La Salvadorienne Teodora Vasquez a été libérée jeudi après avoir passé 11 ans en prison pour une fausse couche, considérée par la justice comme un homicide, dans ce pays à la législation antiavortement parmi les plus strictes du monde.

Condamnée en 2008 à 30 ans de prison, Teodora Vasquez avait vu sa peine confirmée en décembre dernier, mais le Tribunal suprême et le ministère de la Justice ont finalement décidé de commuer cette peine, selon son avocat, Victor Hugo Mata.

La femme de 34 ans a quitté dans la matinée la prison pour femmes d'Ilopango, à l'est de la capitale San Salvador, et a été reçue par des acclamations et des accolades de sa famille, dont ses parents et son fils de 14 ans, ainsi que des membres d'associations ayant lutté pour sa libération.

«Elle est libre, Teodora est libre, heureuse de retrouver sa liberté après tout ce calvaire.
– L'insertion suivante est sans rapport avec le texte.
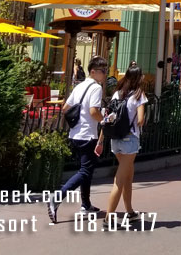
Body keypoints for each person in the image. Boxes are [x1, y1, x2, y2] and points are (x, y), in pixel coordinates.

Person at [47, 55, 107, 223]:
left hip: (75, 134)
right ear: (93, 71)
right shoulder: (95, 88)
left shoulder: (79, 86)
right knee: (85, 171)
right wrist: (105, 119)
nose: (105, 74)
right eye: (103, 71)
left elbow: (66, 107)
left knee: (86, 169)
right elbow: (94, 111)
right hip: (88, 134)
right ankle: (58, 197)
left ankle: (86, 204)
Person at [99, 62, 147, 228]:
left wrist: (100, 140)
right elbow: (140, 120)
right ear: (138, 78)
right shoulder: (139, 95)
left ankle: (130, 211)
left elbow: (108, 118)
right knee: (119, 180)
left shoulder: (117, 94)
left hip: (115, 139)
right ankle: (108, 216)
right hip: (129, 139)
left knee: (128, 176)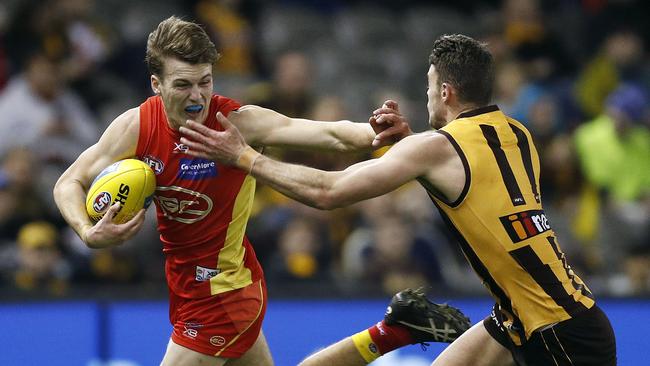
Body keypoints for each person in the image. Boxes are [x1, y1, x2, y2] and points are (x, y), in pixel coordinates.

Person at [180, 34, 617, 366]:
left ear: (445, 92)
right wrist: (412, 149)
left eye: (429, 86)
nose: (426, 94)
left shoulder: (436, 149)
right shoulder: (518, 135)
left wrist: (242, 156)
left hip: (557, 335)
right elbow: (481, 191)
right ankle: (389, 335)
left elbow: (326, 191)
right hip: (541, 316)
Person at [52, 16, 418, 366]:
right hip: (185, 291)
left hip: (226, 294)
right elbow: (68, 181)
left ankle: (391, 332)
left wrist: (374, 131)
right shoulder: (135, 127)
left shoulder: (236, 122)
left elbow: (328, 134)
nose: (198, 97)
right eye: (183, 85)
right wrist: (87, 231)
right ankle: (389, 333)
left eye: (205, 82)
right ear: (156, 84)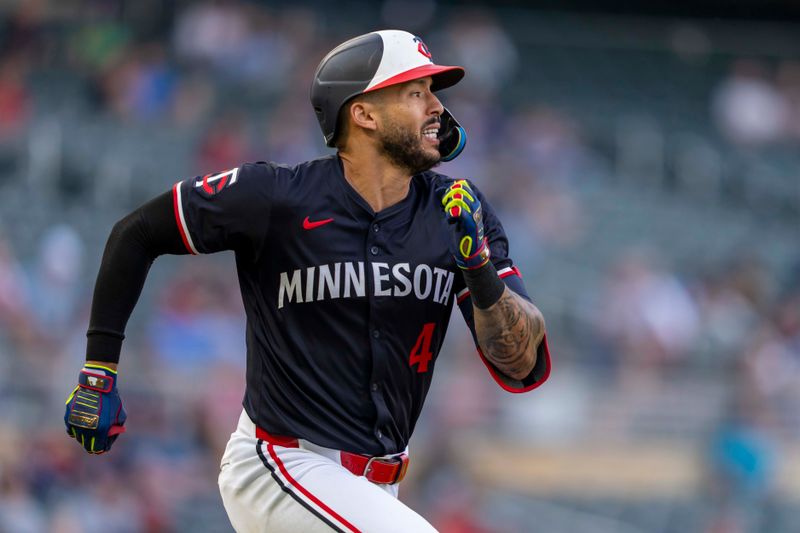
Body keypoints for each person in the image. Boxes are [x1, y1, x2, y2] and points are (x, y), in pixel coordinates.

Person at [64, 30, 552, 532]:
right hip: (281, 465)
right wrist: (99, 371)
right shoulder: (276, 196)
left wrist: (480, 268)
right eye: (416, 92)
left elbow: (520, 361)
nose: (437, 107)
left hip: (376, 484)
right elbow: (136, 233)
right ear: (363, 113)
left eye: (434, 91)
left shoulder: (458, 211)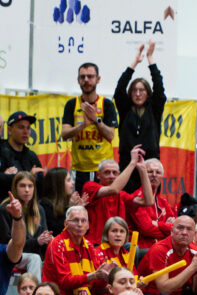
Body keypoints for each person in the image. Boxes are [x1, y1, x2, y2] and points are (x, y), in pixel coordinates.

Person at [42, 205, 112, 295]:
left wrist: (105, 277)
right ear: (66, 223)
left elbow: (95, 286)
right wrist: (92, 276)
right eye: (75, 220)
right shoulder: (57, 244)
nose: (80, 224)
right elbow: (65, 282)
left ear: (88, 225)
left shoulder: (89, 246)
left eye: (83, 220)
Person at [115, 43, 167, 192]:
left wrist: (150, 59)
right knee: (126, 200)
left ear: (148, 93)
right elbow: (119, 89)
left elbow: (159, 87)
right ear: (130, 93)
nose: (138, 94)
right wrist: (134, 63)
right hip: (127, 164)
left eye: (142, 90)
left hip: (150, 165)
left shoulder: (154, 109)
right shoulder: (125, 109)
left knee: (150, 202)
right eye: (134, 90)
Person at [61, 62, 119, 191]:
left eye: (90, 76)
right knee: (78, 202)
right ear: (78, 80)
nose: (86, 80)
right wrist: (82, 126)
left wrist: (96, 119)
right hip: (79, 170)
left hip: (103, 170)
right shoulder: (72, 104)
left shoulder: (107, 104)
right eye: (83, 77)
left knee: (103, 203)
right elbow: (64, 134)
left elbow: (110, 135)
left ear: (98, 79)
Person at [83, 146, 151, 243]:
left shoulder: (122, 195)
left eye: (114, 173)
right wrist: (132, 163)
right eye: (107, 172)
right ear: (98, 175)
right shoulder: (90, 186)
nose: (111, 176)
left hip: (118, 243)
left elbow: (148, 201)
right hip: (97, 243)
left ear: (119, 175)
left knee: (139, 250)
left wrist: (143, 170)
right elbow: (114, 189)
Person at [0, 172, 52, 263]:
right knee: (35, 258)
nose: (27, 190)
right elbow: (6, 243)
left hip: (36, 254)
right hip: (12, 256)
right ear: (15, 188)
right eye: (22, 186)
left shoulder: (39, 209)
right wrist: (36, 242)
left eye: (30, 186)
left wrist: (48, 238)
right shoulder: (6, 209)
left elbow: (43, 237)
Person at [128, 158, 177, 249]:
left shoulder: (163, 202)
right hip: (141, 250)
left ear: (162, 177)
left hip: (161, 249)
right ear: (142, 175)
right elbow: (147, 229)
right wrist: (166, 227)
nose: (154, 175)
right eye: (150, 172)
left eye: (158, 172)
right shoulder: (137, 199)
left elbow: (175, 228)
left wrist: (157, 224)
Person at [39, 167, 82, 238]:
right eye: (68, 180)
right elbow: (56, 231)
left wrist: (80, 209)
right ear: (59, 184)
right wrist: (70, 209)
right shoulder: (45, 205)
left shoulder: (67, 201)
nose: (73, 182)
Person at [4, 111, 43, 177]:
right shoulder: (0, 153)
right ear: (9, 130)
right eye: (21, 127)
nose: (25, 132)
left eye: (28, 128)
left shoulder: (31, 156)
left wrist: (33, 179)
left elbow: (41, 181)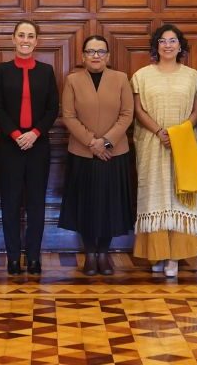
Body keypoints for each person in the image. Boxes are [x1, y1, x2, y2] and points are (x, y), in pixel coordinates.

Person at [58, 35, 135, 276]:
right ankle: (90, 254)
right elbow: (68, 116)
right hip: (83, 152)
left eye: (101, 52)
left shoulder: (121, 79)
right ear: (82, 56)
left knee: (111, 205)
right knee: (86, 205)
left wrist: (107, 141)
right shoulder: (72, 80)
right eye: (90, 52)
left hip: (115, 153)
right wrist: (92, 142)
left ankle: (104, 253)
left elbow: (127, 114)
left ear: (108, 56)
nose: (95, 56)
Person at [131, 24, 197, 279]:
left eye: (173, 41)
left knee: (180, 195)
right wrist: (160, 132)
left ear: (180, 46)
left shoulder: (193, 76)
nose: (168, 45)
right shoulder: (142, 75)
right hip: (152, 143)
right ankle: (157, 254)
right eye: (163, 41)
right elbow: (138, 110)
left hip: (185, 144)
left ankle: (175, 256)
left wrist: (178, 133)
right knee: (155, 195)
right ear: (156, 46)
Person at [0, 20, 59, 275]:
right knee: (10, 204)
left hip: (38, 146)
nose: (26, 40)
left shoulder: (46, 71)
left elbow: (53, 108)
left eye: (30, 36)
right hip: (9, 147)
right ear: (13, 38)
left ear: (37, 41)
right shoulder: (1, 71)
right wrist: (18, 134)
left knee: (36, 204)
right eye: (21, 35)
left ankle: (33, 257)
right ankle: (12, 258)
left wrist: (35, 133)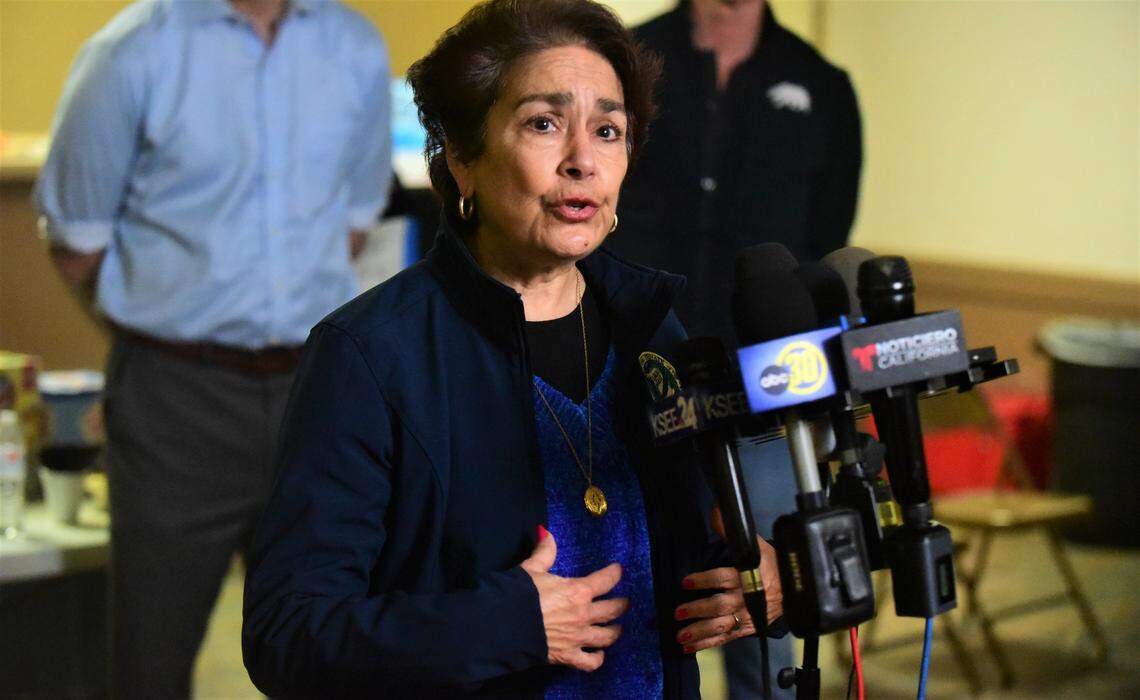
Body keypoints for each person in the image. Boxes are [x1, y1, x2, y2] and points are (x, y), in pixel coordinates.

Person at [241, 0, 782, 697]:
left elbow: (667, 544)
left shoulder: (653, 334)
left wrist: (746, 573)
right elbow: (288, 635)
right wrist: (501, 624)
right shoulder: (370, 355)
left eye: (609, 130)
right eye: (543, 124)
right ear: (463, 159)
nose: (583, 160)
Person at [34, 0, 392, 695]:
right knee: (151, 662)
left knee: (333, 656)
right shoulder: (131, 51)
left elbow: (351, 222)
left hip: (318, 395)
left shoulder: (355, 47)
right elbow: (77, 240)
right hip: (176, 399)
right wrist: (173, 327)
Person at [605, 1, 863, 697]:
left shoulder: (822, 85)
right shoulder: (626, 60)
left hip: (766, 404)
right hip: (624, 385)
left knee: (765, 618)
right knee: (622, 607)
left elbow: (820, 251)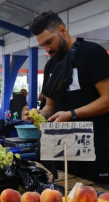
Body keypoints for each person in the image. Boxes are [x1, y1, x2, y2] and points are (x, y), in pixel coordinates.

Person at [24, 10, 109, 183]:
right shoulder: (50, 67)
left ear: (62, 30)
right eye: (43, 46)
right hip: (66, 151)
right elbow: (51, 107)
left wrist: (72, 114)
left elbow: (107, 99)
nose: (48, 50)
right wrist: (38, 115)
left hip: (99, 149)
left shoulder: (92, 54)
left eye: (49, 42)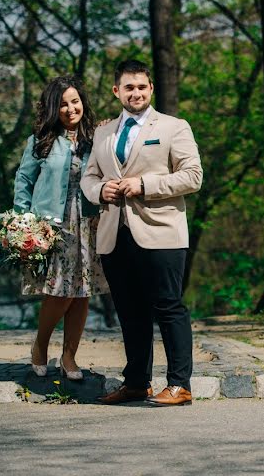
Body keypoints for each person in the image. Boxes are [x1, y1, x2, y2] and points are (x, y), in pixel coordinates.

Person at [81, 59, 203, 406]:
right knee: (130, 311)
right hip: (114, 233)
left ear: (152, 89)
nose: (136, 93)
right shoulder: (103, 132)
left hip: (161, 231)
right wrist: (99, 190)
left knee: (168, 307)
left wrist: (144, 184)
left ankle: (180, 384)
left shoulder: (174, 127)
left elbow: (193, 176)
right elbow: (88, 177)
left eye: (142, 87)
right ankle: (136, 382)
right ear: (116, 91)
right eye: (129, 87)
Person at [14, 75, 109, 381]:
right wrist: (23, 221)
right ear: (54, 108)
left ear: (83, 102)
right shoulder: (40, 139)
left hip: (89, 224)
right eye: (64, 104)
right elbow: (23, 181)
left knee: (82, 293)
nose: (71, 109)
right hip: (52, 226)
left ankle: (69, 357)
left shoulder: (96, 139)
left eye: (75, 101)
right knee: (59, 293)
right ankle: (40, 345)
Elle a déjà revu sa famille et rentre chez elle», a déclaré à l'AFP Jorge Menjivar, porte-parole d'une association plaidant pour la dépénalisation de l'avortement thérapeutique venue l'accueillir à sa sortie de prison.

Dans un communiqué, l'association rappelle que la jeune femme a été «emprisonnée 11 ans pour un crime qu'elle n'a pas commis» et souligne que le Tribunal suprême a estimé que dans ce dossier «il existe des raisons de justice, d'équité et de caractère juridique qui justifient de lui faire bénéficier de la commutation» de sa peine.

En larmes face aux journalistes, Teodora Vasquez a dit vouloir «lutter» pour que les autres femmes emprisonnées pour avoir perdu leur bébé - 27 dans tout le pays - soient elles aussi libérées. «Je vais travailler, lutter pour que d'autres femmes condamnées injustement pour des cas comme le mien puissent un jour retrouver leur liberté», a-t-elle déclaré.

«Je suis heureuse, j'ai perdu beaucoup d'années de ma vie, mais je suis heureuse, car je vais commencer une nouvelle vie», a ajouté Teodora, qui a passé son baccalauréat en prison et espère désormais «aller à l'université.

Elle était enceinte de près de neuf mois quand elle avait appelé les urgences le 14 juillet 2007, des toilettes du collège de San Salvador où elle était employée. N'obtenant pas de réponse, elle avait été victime d'une grave hémorragie et son bébé était mort-né.

En découvrant le cadavre, un autre employé du collège avait prévenu la police et la jeune femme, encore inconsciente, avait été arrêtée.

Plusieurs organismes internationaux, comme Amnistie internationale, avaient apporté leur soutien à Teodora Vasquez, qui a toujours clamé son innocence.

«Il est temps d'en finir avec cette situation de criminalisation des femmes», a déclaré Morena Herrera, de l'association pour la dépénalisation de l'avortement thérapeutique, estimant que la libération de Teodora Vasquez est «une lueur d'espoir».

Le Code pénal salvadorien prévoit une peine de deux à huit ans de prison pour les cas d'avortement, mais dans les faits, les juges considèrent l'avortement ou la perte du bébé comme un «homicide aggravé», puni de 30 à 50 ans de réclusion.

La sévérité de la législation salvadorienne avait connu un écho international en 2013 avec le cas de la jeune Beatriz, 22 ans, qui n'avait pas été autorisée à avorter d'un foetus dépourvu de cerveau.

Après une intervention de la Cour interaméricaine des droits de l'homme, l'État avait finalement autorisé qu'on lui pratique une césarienne. Le nouveau-né était décédé au bout de quelques heures.